With the Scottish Bill coming up for parliamentary debate, the CBC’s Peter Woodall is back, dismissing the reasons for proposed bag tax as ‘the very worst case of junk science’ and foretelling ‘clouds of methane over Scotland’ if paper bags are used instead of plastic. He explains, ‘plastic bags do not degrade, and thank goodness for that. When things do degrade they produce CO2 and methane, the most potent green house gases.’
Tangentially — just to dispel some junk science — CO2 and methane are by no means the most potent greenhouse gases. For example, tetra-fluoromethane and hexa-fluoromethane (emitted by the manufacture of metals) are more potent by several orders of magnitude.
But referring to the case in point, the CO2 released as paper degrades was taken from the atmosphere by the tree. It is part of the carbon cycle and so not adding CO2 to the atmosphere in any real sense. In contrast, oil derived plastics eventually degrade, or are burned in incinerators, and are clearly adding CO2 to the atmosphere.
The CBC’s misleading ‘bags are only 1% of waste’ quote appears almost verbatim in the ‘impartial’ Scottish Executive report’s conclusions: ‘The fact that plastic bags account for less than 1% of land litter suggests that this would have a minor impact on the overall litter problem in Scotland.’
Litter is not really the problem with plastic bags. They’re using the fact that one non-biodegradable product accounts for less than 1% of landfill waste to imply that it’s not really a problem.
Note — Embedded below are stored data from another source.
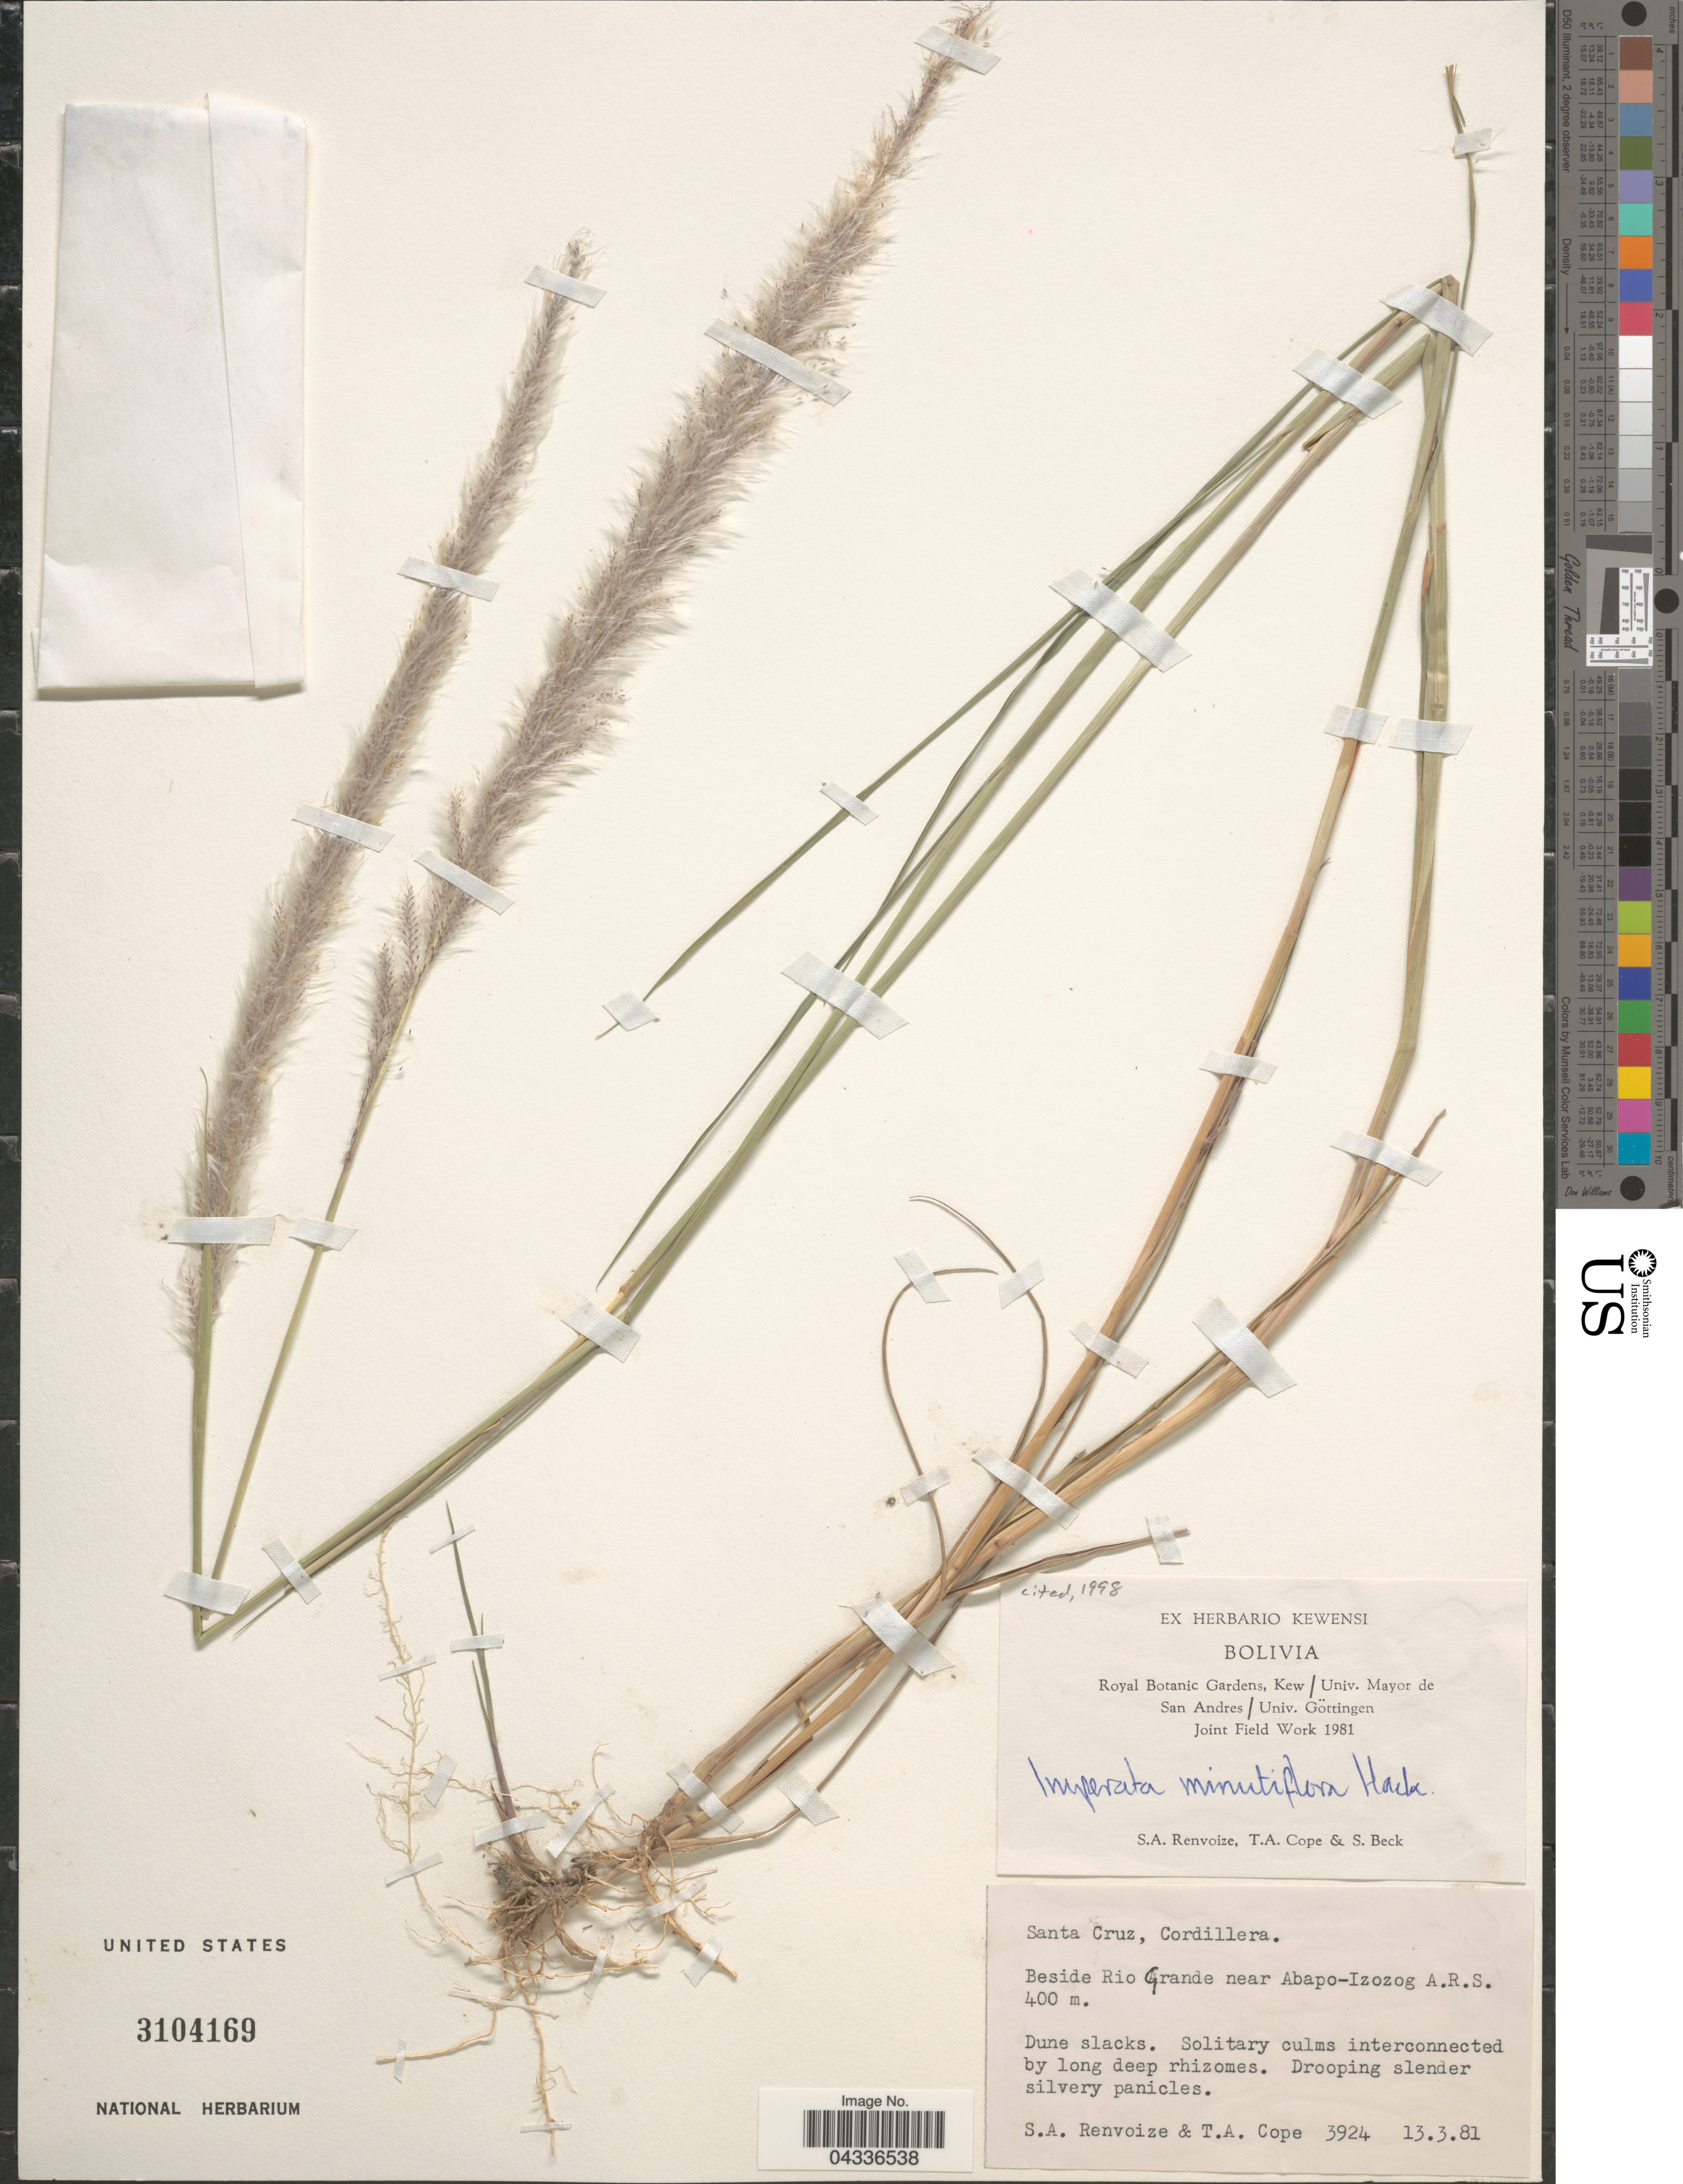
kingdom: Plantae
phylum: Tracheophyta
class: Liliopsida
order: Poales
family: Poaceae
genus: Imperata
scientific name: Imperata minutiflora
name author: Hack.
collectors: S. A. Renvoize, T. A. Cope & S. G. Beck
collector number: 3924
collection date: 1981-03-13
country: Bolivia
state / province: Santa Cruz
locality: Royal Botanic Gardens, Kew/Univ. Mayor de San Andres/Univ. Göttingen Joint Field Work 1981. Cordillera. Beside Rio Grande near Abapo-Izozog A.R.S.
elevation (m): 400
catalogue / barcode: US 3104169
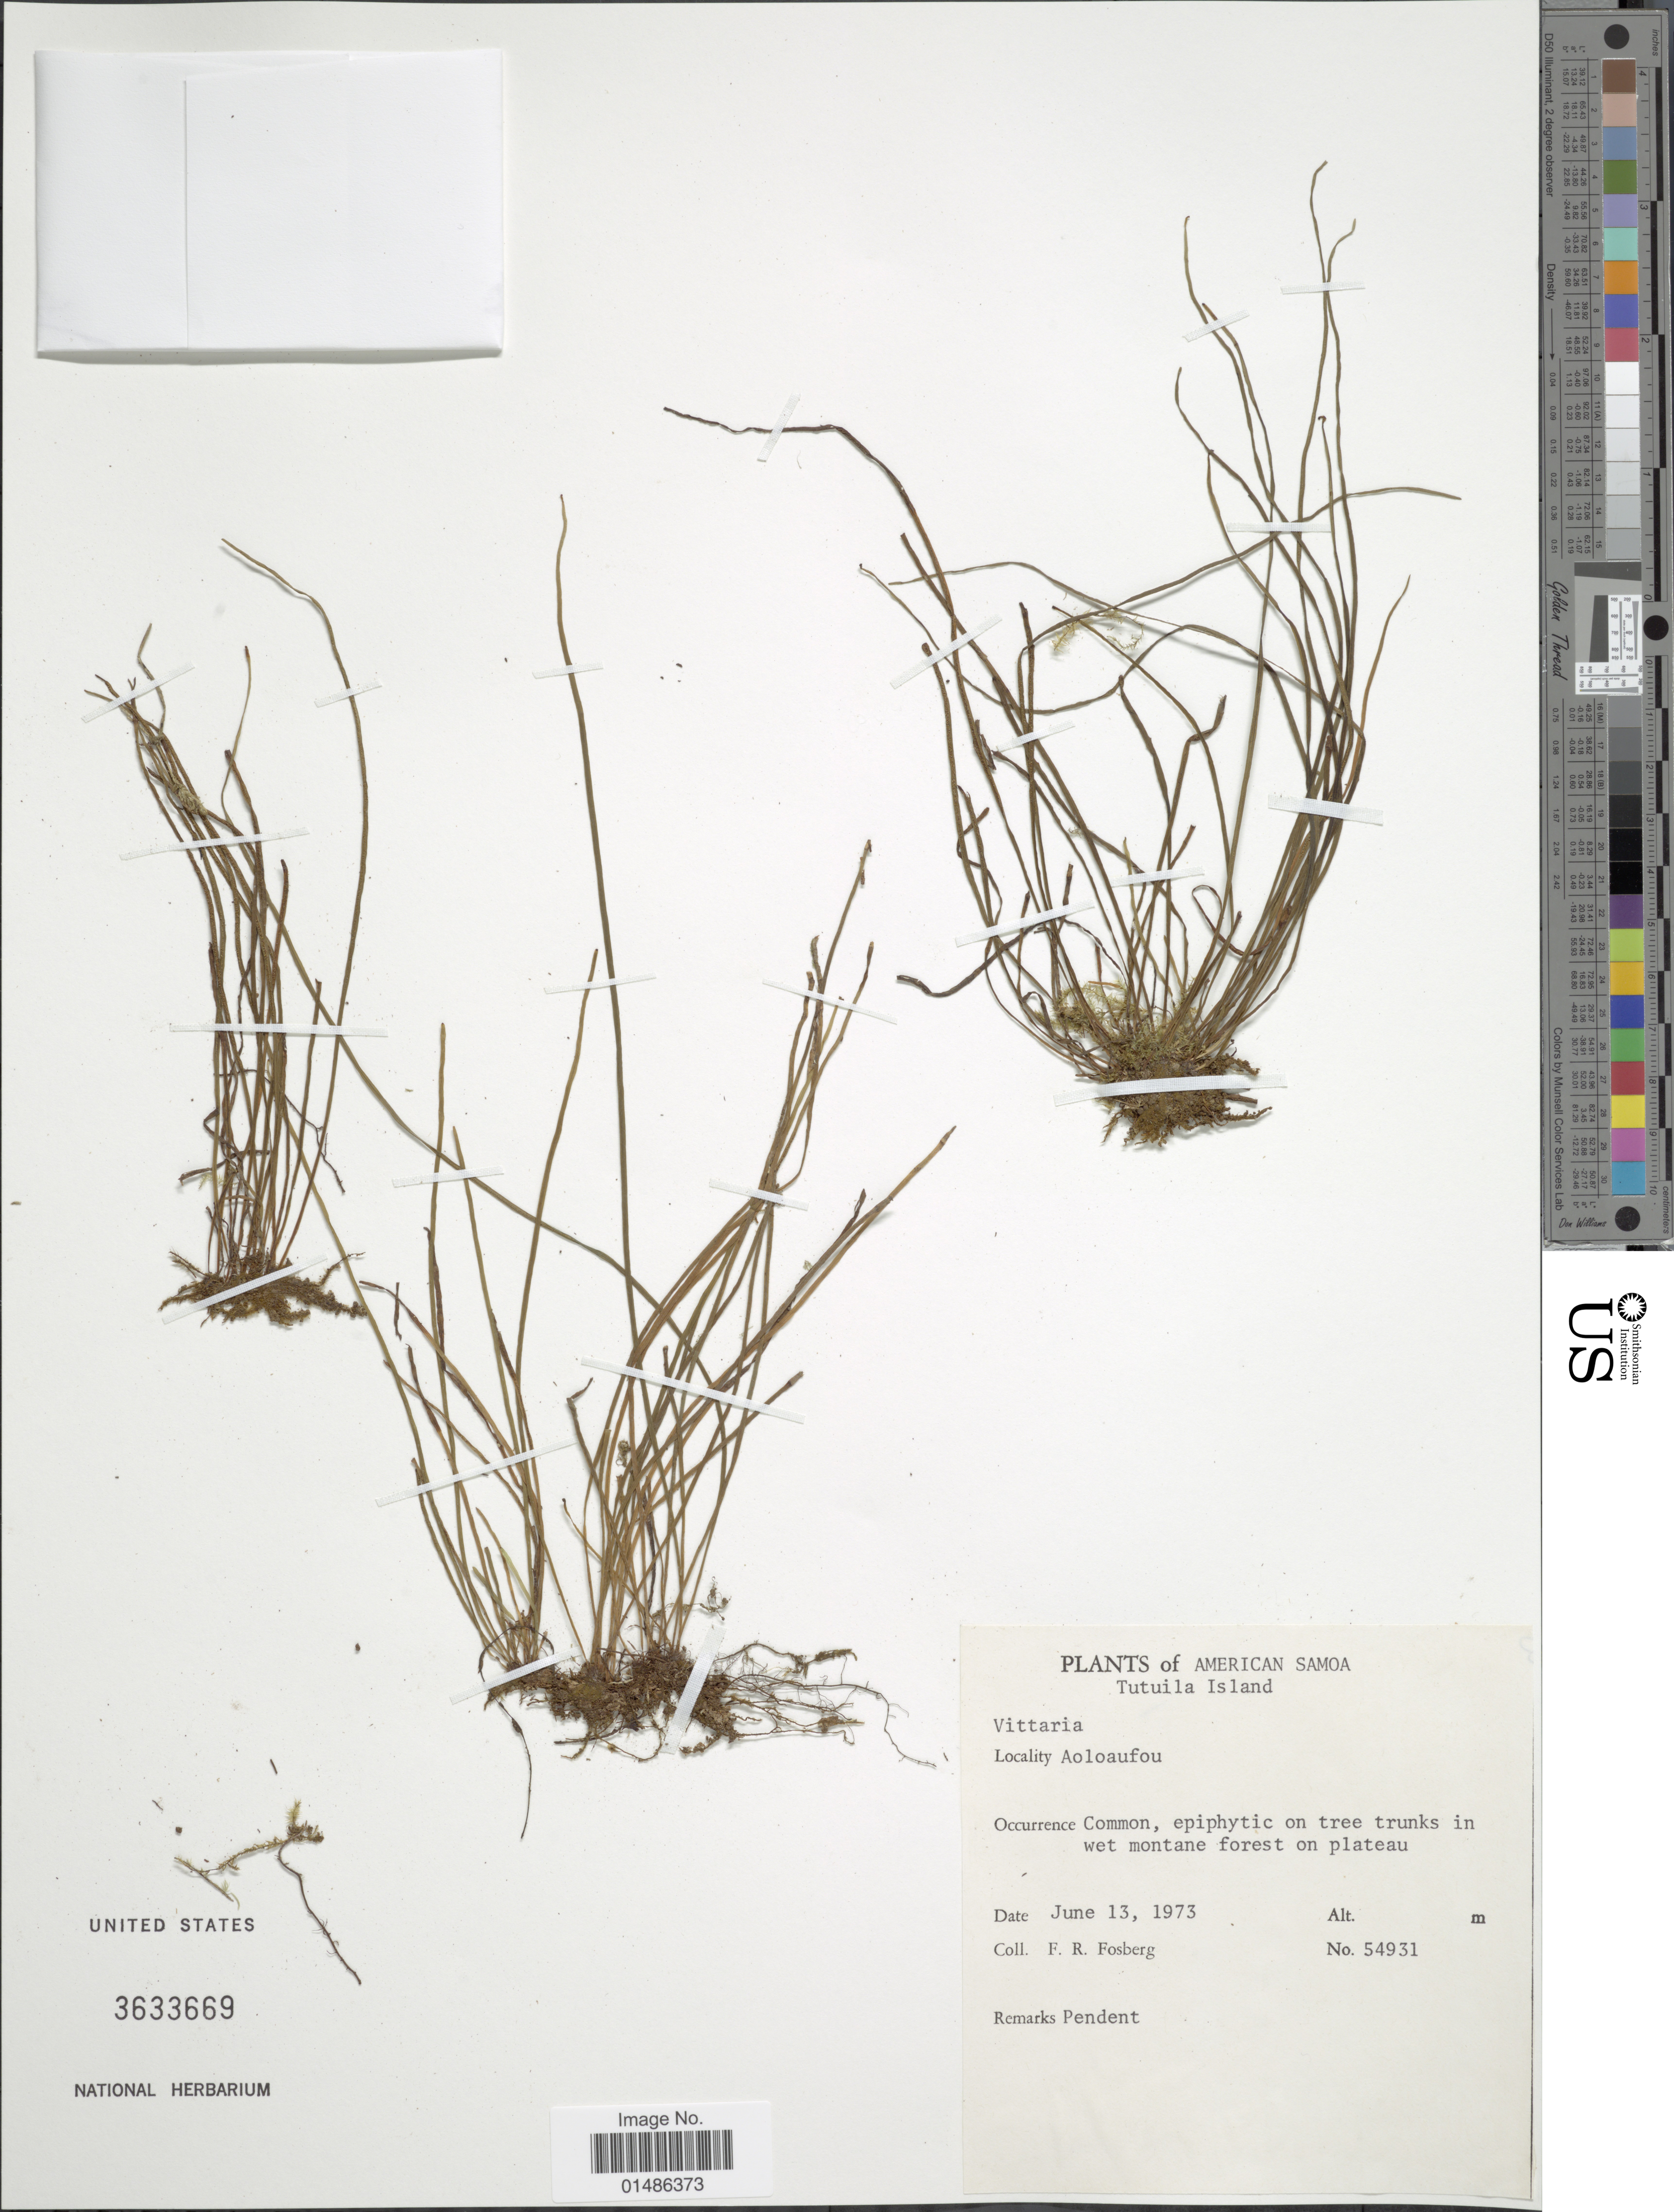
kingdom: Plantae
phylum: Tracheophyta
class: Polypodiopsida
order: Polypodiales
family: Pteridaceae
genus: Vaginularia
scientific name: Vaginularia paradoxa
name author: (Fée) Mett. ex Miq.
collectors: F. R. Fosberg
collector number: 54931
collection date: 1973-06-13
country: American Samoa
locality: Tutuila Island. Aoloaufou.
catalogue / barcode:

Which is rather like saying that if arsenic accounts for less than 1% of the volume of your diet then you’ve nothing to worry about.
A measure that takes 1% out of the waste going to landfill with no detriment and a host of benefits should not be open to debate any longer. It’s a measure so simple, so easy to implement, so clearly beneficial that there is no reason for it not to be enacted. It is opposed only by those with vested interests; the bag manufacturers, some retailers and, it is now clear, our government.
Each day we delay it another 25,000,000 carrier bags go into water courses and landfill sites.